Tally the lines in the records underneath that contain the string "nghĩ", and state the figure by itself.

## Materials provided
┄┄┄┄┄┄┄┄┄┄┄┄┄┄┄┄┄┄┄┄

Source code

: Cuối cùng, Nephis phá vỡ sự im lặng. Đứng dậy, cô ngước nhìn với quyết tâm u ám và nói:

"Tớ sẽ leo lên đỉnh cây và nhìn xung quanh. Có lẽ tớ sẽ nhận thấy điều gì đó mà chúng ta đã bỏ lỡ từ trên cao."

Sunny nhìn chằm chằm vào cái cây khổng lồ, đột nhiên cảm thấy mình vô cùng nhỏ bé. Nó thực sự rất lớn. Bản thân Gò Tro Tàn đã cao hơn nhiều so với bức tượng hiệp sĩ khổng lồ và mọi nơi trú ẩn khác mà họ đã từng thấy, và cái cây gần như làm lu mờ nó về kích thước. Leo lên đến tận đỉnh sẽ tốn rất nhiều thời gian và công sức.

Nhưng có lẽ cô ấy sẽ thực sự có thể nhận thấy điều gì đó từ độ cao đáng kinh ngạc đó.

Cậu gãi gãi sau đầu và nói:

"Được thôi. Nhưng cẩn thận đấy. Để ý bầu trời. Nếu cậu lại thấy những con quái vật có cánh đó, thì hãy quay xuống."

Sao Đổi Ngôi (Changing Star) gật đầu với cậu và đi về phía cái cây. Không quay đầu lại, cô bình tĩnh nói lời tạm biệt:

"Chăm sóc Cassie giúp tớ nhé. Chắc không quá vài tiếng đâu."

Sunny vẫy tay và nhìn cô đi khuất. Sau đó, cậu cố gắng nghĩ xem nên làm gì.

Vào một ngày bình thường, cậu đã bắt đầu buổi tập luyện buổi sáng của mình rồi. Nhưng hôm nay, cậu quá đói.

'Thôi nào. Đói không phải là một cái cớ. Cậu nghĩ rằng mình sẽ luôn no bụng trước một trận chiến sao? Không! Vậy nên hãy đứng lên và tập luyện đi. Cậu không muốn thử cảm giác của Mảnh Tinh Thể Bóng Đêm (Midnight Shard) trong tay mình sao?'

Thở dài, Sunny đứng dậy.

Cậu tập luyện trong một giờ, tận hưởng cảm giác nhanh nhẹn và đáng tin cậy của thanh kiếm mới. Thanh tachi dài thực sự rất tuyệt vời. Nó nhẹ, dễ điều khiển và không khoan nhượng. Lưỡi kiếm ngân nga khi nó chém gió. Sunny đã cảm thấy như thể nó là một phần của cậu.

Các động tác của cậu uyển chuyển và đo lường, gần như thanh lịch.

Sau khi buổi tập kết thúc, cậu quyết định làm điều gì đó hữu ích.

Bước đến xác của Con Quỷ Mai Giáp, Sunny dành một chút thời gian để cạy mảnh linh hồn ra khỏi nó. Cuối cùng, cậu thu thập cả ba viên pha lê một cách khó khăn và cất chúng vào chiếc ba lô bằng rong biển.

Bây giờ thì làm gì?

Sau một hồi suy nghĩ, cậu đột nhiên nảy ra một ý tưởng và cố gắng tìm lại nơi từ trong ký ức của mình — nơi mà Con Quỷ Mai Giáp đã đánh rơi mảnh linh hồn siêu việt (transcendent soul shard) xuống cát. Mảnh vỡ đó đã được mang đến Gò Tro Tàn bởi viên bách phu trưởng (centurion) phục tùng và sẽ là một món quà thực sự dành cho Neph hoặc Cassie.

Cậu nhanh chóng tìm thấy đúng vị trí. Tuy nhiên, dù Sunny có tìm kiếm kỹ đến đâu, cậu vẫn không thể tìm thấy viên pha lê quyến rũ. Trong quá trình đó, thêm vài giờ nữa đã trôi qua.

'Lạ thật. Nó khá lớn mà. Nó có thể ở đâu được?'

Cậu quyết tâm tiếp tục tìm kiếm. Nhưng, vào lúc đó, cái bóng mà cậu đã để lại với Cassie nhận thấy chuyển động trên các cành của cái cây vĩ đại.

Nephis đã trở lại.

┄┄┄┄┄┄┄┄┄┄┄┄┄┄┄┄┄┄┄┄

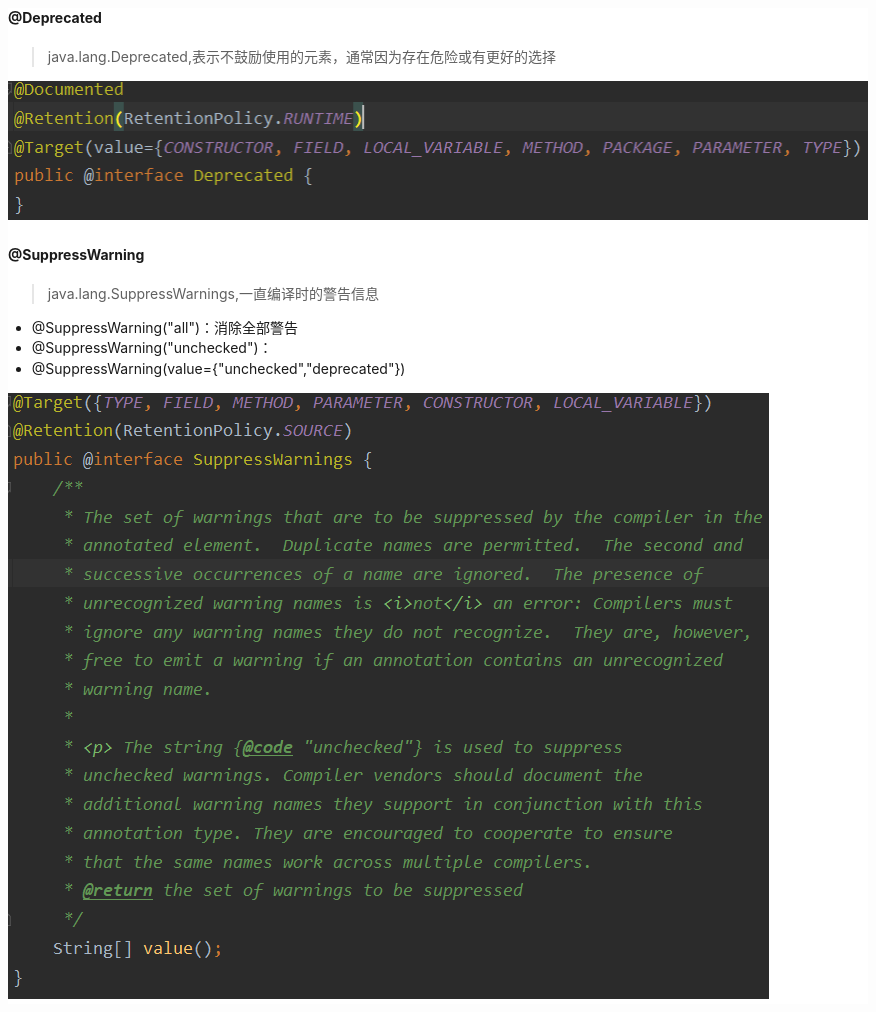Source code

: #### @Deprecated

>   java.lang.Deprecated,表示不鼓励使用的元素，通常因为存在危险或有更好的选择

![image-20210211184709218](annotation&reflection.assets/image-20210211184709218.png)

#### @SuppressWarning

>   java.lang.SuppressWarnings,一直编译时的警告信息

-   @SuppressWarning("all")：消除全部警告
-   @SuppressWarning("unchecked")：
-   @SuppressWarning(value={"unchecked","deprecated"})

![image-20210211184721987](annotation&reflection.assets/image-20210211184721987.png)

┄┄┄┄┄┄┄┄┄┄┄┄┄┄┄┄┄┄┄┄

## Solution to the problem
3